Apache Spark for .NET
Microsoft tries not to leave a comfort zone and not push developers out of it. So recently Microsoft released .NET for Apache Spark version 1.0. NET compatibility and API received components such as Apache Spark Core, Spark Streaming, Spark SQL, and Spark MLlib. NET Apache Spark API will be integrated into Azure Cloud services that already support the Apache Spark framework - Azure Synapse and Azure HDInsight. Microsoft also promises to add .NET Apache Spark API to third-party and integrated with Azure Cloud services such as Azure Databricks.
Auto Data Security in GCP
Very descriptive case study about data security automation using GCP services. Last autumn, GCP released a service for automated tagging, data exploration, and profiling for BigQuery tables. But the service name is misleading - Cloud Data Loss Prevention(Cloud DLP).
Cloud DLP now has more integration potential with other GCP services.
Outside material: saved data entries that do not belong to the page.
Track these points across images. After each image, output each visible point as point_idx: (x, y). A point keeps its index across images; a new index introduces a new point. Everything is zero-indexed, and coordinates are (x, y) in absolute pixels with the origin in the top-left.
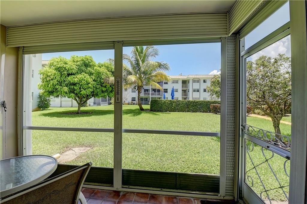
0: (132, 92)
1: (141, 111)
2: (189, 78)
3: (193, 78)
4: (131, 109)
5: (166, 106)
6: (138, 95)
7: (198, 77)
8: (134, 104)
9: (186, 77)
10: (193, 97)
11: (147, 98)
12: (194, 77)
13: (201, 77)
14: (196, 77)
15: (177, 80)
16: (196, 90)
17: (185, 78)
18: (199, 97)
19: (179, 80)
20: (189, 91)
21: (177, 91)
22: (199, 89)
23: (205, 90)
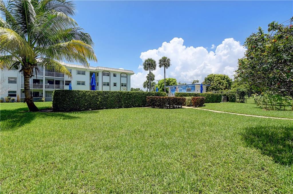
0: (9, 83)
1: (32, 113)
2: (99, 70)
3: (103, 71)
4: (5, 110)
5: (86, 100)
6: (25, 80)
7: (108, 69)
8: (13, 101)
9: (95, 69)
11: (38, 93)
12: (104, 69)
13: (111, 70)
14: (106, 69)
15: (84, 70)
16: (106, 84)
19: (86, 71)
20: (98, 85)
21: (83, 84)
22: (109, 83)
23: (115, 85)
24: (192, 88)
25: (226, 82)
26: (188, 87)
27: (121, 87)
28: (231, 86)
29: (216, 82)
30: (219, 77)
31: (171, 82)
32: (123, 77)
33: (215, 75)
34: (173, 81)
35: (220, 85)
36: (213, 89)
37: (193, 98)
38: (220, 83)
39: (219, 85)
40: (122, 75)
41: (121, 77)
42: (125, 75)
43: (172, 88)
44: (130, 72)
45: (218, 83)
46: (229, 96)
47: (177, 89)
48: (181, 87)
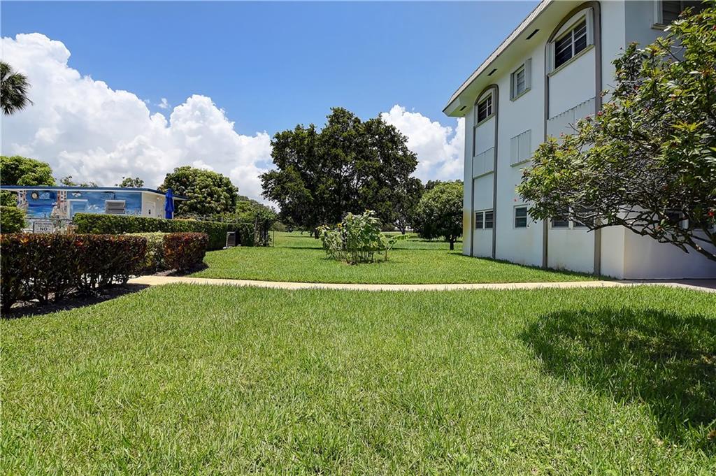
24: (131, 201)
25: (227, 195)
26: (115, 198)
28: (235, 205)
29: (200, 189)
30: (208, 177)
31: (23, 172)
33: (196, 170)
34: (34, 172)
35: (212, 200)
36: (193, 209)
37: (173, 239)
38: (211, 195)
39: (209, 199)
43: (34, 196)
45: (207, 194)
46: (242, 229)
47: (62, 201)
48: (79, 195)
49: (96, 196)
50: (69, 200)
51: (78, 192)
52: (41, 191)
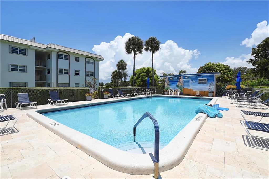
2: (51, 49)
3: (58, 51)
7: (66, 50)
9: (45, 47)
10: (58, 83)
12: (60, 48)
13: (72, 51)
14: (63, 49)
15: (23, 47)
16: (63, 71)
17: (42, 46)
18: (69, 83)
19: (28, 48)
20: (49, 73)
21: (23, 69)
22: (67, 70)
23: (77, 73)
27: (86, 77)
32: (89, 63)
40: (87, 60)
41: (86, 62)
42: (92, 61)
43: (171, 78)
44: (98, 57)
47: (181, 80)
48: (188, 77)
49: (194, 77)
50: (183, 79)
51: (187, 76)
52: (173, 77)
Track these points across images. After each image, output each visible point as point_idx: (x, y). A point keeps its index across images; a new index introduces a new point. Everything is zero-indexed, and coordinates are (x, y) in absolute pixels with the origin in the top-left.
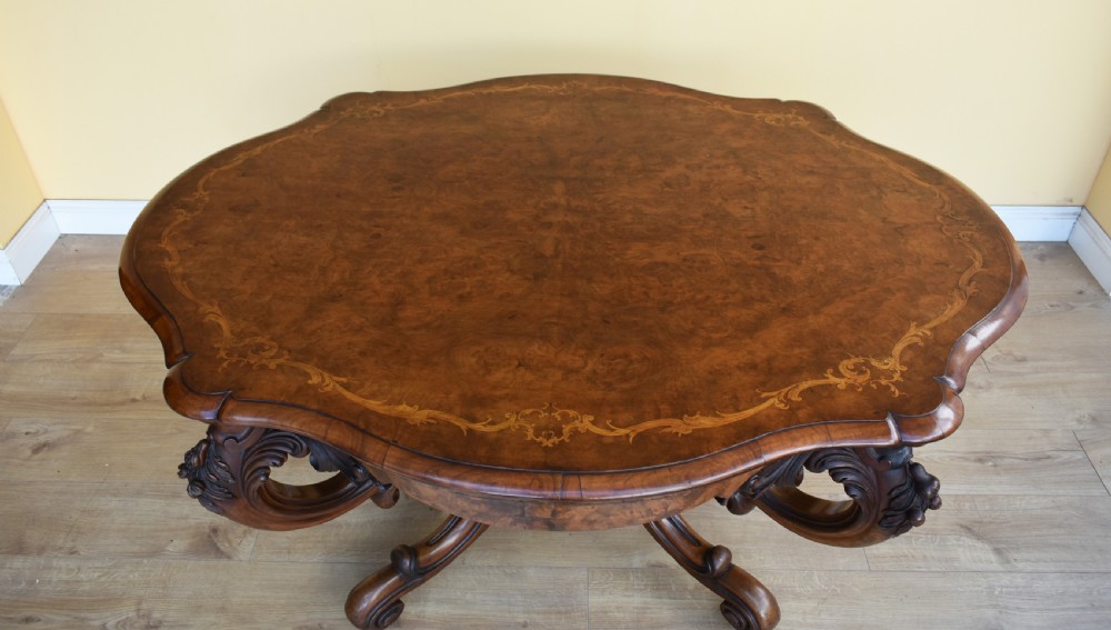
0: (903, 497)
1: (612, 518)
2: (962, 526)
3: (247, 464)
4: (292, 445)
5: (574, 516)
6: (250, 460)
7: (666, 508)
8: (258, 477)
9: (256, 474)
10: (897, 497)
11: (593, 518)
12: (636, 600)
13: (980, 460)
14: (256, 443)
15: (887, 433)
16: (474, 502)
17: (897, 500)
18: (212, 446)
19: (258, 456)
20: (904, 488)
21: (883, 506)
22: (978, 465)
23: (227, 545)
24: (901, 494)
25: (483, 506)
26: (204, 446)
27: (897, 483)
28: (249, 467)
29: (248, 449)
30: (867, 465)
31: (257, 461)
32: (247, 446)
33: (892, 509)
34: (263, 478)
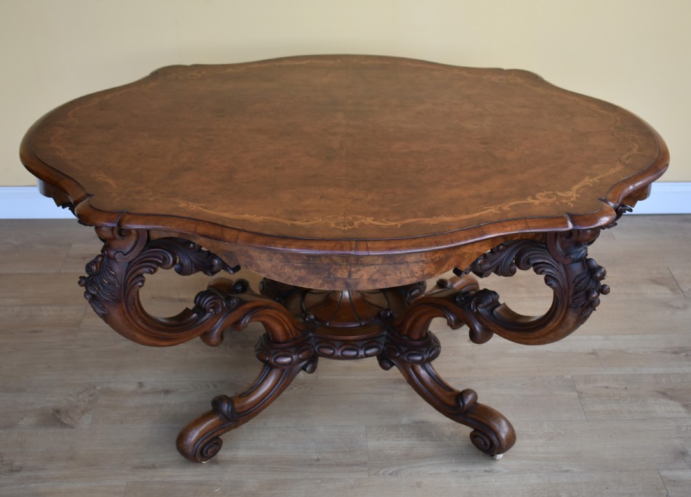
0: (583, 282)
1: (387, 277)
2: (659, 392)
3: (129, 273)
4: (162, 257)
5: (362, 276)
6: (132, 269)
7: (423, 271)
8: (136, 283)
9: (135, 281)
10: (579, 283)
11: (375, 277)
13: (675, 353)
14: (137, 257)
15: (567, 226)
16: (296, 268)
17: (579, 285)
18: (105, 260)
19: (139, 266)
20: (583, 277)
21: (571, 293)
22: (674, 356)
24: (582, 280)
25: (302, 270)
26: (100, 259)
27: (578, 273)
28: (130, 276)
29: (132, 261)
30: (558, 262)
31: (138, 269)
32: (130, 259)
33: (576, 293)
34: (140, 284)
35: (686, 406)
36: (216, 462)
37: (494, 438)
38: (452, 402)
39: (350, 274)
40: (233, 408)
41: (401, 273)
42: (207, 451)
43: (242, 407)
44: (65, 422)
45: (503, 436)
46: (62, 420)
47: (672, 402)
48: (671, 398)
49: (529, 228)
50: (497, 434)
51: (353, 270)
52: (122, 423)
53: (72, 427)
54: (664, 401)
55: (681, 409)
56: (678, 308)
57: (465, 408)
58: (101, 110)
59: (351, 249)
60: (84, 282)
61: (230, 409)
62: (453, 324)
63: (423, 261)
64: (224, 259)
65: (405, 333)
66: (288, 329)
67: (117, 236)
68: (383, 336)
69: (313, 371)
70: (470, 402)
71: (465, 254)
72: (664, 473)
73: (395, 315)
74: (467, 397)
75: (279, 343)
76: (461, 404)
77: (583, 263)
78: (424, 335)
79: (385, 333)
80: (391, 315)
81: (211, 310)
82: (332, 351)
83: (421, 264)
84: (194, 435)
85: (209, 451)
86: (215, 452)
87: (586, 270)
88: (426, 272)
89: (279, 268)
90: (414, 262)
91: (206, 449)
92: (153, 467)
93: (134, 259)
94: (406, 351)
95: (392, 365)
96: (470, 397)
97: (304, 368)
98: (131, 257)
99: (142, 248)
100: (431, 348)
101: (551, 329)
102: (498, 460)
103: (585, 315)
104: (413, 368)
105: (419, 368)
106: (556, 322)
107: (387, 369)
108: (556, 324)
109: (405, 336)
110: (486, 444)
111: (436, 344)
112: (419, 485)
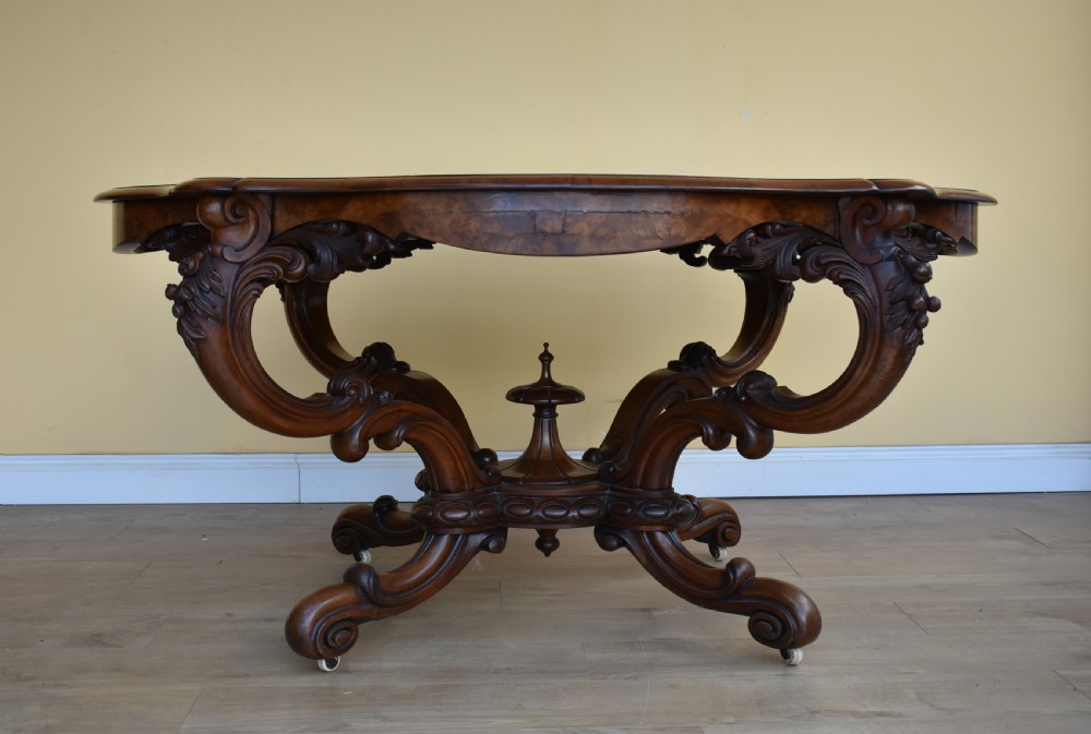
0: (901, 286)
3: (241, 276)
8: (248, 292)
9: (249, 288)
10: (894, 288)
12: (646, 655)
14: (256, 255)
17: (895, 292)
18: (208, 259)
19: (255, 267)
24: (898, 284)
27: (892, 275)
28: (241, 281)
29: (245, 262)
34: (256, 292)
37: (789, 616)
38: (716, 580)
39: (565, 228)
40: (377, 584)
41: (637, 229)
42: (333, 639)
43: (391, 587)
47: (1056, 620)
50: (791, 609)
51: (569, 220)
57: (738, 582)
59: (566, 180)
60: (173, 289)
61: (371, 581)
65: (638, 483)
66: (462, 471)
67: (230, 218)
68: (604, 494)
69: (499, 549)
70: (743, 576)
71: (728, 216)
74: (739, 568)
75: (450, 492)
76: (732, 577)
77: (897, 264)
80: (615, 469)
81: (353, 392)
82: (528, 511)
83: (666, 217)
84: (310, 616)
85: (338, 636)
86: (345, 648)
87: (903, 270)
90: (656, 213)
91: (332, 632)
92: (246, 676)
93: (248, 260)
94: (641, 506)
95: (622, 544)
96: (743, 568)
97: (484, 546)
98: (246, 255)
99: (262, 245)
100: (678, 503)
101: (862, 378)
102: (794, 665)
103: (909, 341)
104: (651, 535)
105: (660, 537)
106: (866, 365)
107: (609, 549)
108: (866, 370)
109: (640, 487)
110: (775, 629)
111: (683, 499)
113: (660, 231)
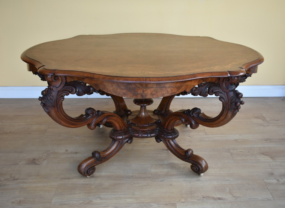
0: (234, 99)
1: (158, 93)
2: (261, 153)
3: (58, 95)
4: (71, 89)
5: (148, 92)
7: (172, 91)
10: (232, 99)
11: (153, 93)
12: (166, 170)
13: (266, 140)
14: (62, 89)
15: (228, 75)
16: (122, 89)
18: (49, 90)
19: (62, 93)
20: (234, 97)
21: (229, 104)
23: (38, 162)
25: (125, 90)
26: (47, 89)
27: (232, 96)
28: (58, 97)
30: (224, 92)
33: (231, 103)
34: (62, 99)
35: (271, 158)
36: (93, 177)
37: (200, 167)
38: (183, 154)
39: (143, 91)
40: (100, 156)
41: (163, 91)
42: (89, 172)
43: (104, 156)
44: (37, 163)
45: (203, 166)
46: (36, 162)
47: (266, 157)
48: (266, 155)
49: (213, 76)
50: (201, 165)
51: (144, 90)
52: (58, 163)
53: (39, 165)
54: (263, 156)
55: (270, 159)
56: (265, 126)
57: (189, 156)
58: (53, 45)
59: (144, 80)
60: (40, 99)
61: (98, 156)
62: (184, 122)
63: (172, 87)
64: (94, 87)
65: (166, 128)
66: (121, 125)
67: (54, 80)
68: (157, 129)
69: (131, 143)
70: (190, 154)
71: (188, 85)
72: (265, 181)
73: (162, 122)
74: (189, 152)
75: (118, 131)
76: (187, 154)
77: (234, 92)
78: (173, 128)
79: (158, 128)
80: (160, 122)
81: (91, 115)
82: (138, 135)
83: (171, 88)
84: (84, 165)
85: (90, 171)
86: (92, 173)
87: (235, 95)
88: (173, 92)
89: (115, 89)
90: (169, 87)
91: (89, 171)
92: (69, 178)
93: (60, 90)
94: (166, 135)
95: (161, 141)
96: (190, 152)
97: (127, 142)
98: (59, 89)
99: (63, 86)
100: (175, 134)
101: (222, 119)
102: (201, 176)
103: (235, 113)
104: (169, 141)
105: (171, 141)
106: (223, 116)
107: (159, 142)
108: (223, 117)
109: (166, 129)
110: (197, 169)
111: (177, 132)
112: (171, 185)
113: (169, 92)
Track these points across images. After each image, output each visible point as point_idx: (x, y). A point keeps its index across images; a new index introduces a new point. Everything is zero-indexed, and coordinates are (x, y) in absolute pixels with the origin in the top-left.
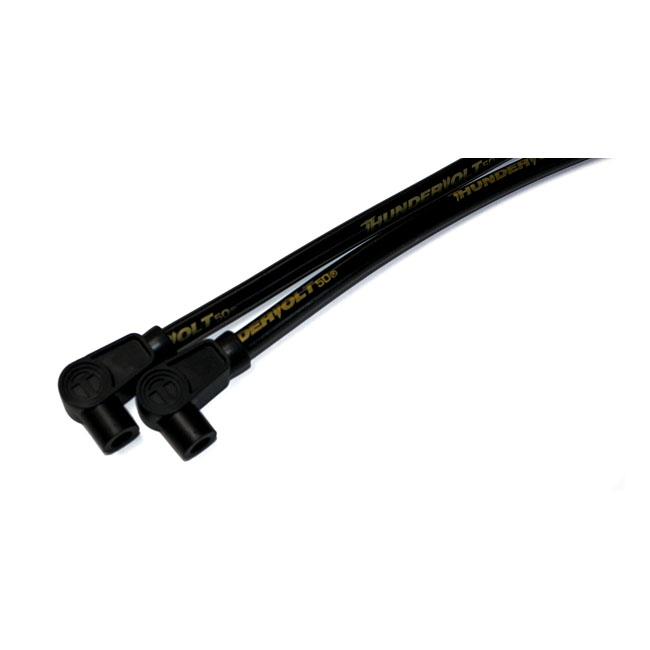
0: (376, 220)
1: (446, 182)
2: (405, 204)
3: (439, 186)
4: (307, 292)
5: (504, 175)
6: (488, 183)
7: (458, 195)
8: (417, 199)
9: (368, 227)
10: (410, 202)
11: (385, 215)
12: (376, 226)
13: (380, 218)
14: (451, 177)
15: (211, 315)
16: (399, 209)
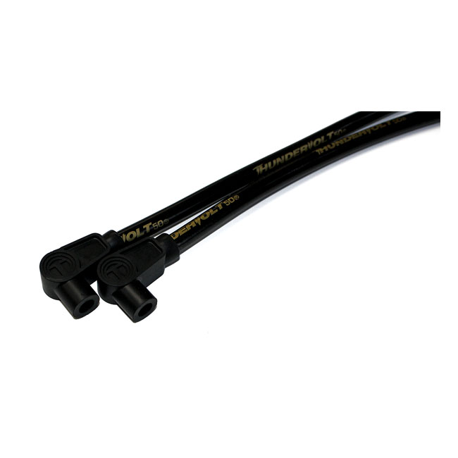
0: (263, 166)
1: (310, 145)
2: (283, 157)
3: (306, 146)
4: (218, 208)
5: (350, 139)
6: (340, 144)
7: (320, 151)
8: (291, 154)
9: (258, 171)
10: (286, 156)
11: (270, 164)
12: (264, 171)
13: (266, 165)
14: (313, 141)
15: (150, 224)
16: (279, 160)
In the case study described an automated flow that can trigger Cloud Function and based on a data tag or a property, set distinguish row-level security policy in the BigQuery table. Such automation will significantly ease the work for security and data engineering teams to implement proper security policies regarding data.
Cloud DLP + Cloud Function chain is a reflection of the Macie + Lambda chain on AWS. But the AWS chain could be implemented earlier than the announced automation on GCP. Just sayin’.
Another thing about Snowflake pricing
As usual, in philosophical style, the article is from Benn Stancil. This time about Snowflake's disadvantages. Last week I’ve already shared thoughts about the “Innovator problem“ and Snowflake pricing. The author also points out similar things in his article. But Benn Stancil goes further and provides more arguments: some are relevant and exciting, but the others are far from reality.
Glue Catalog lineage
Soon, AWS Glue Data Catalog will support a history of crawler’s launches. You will have extensive information about schema changes, partition changes, and metrics about each crawler launch to track your schema evolution and data distribution.
Azure Cloud introduces more visualization
Azure Cloud has launched managed Grafana service. Azure Cloud is gaining on other cloud providers and wrapping the open source solutions around their infrastructure.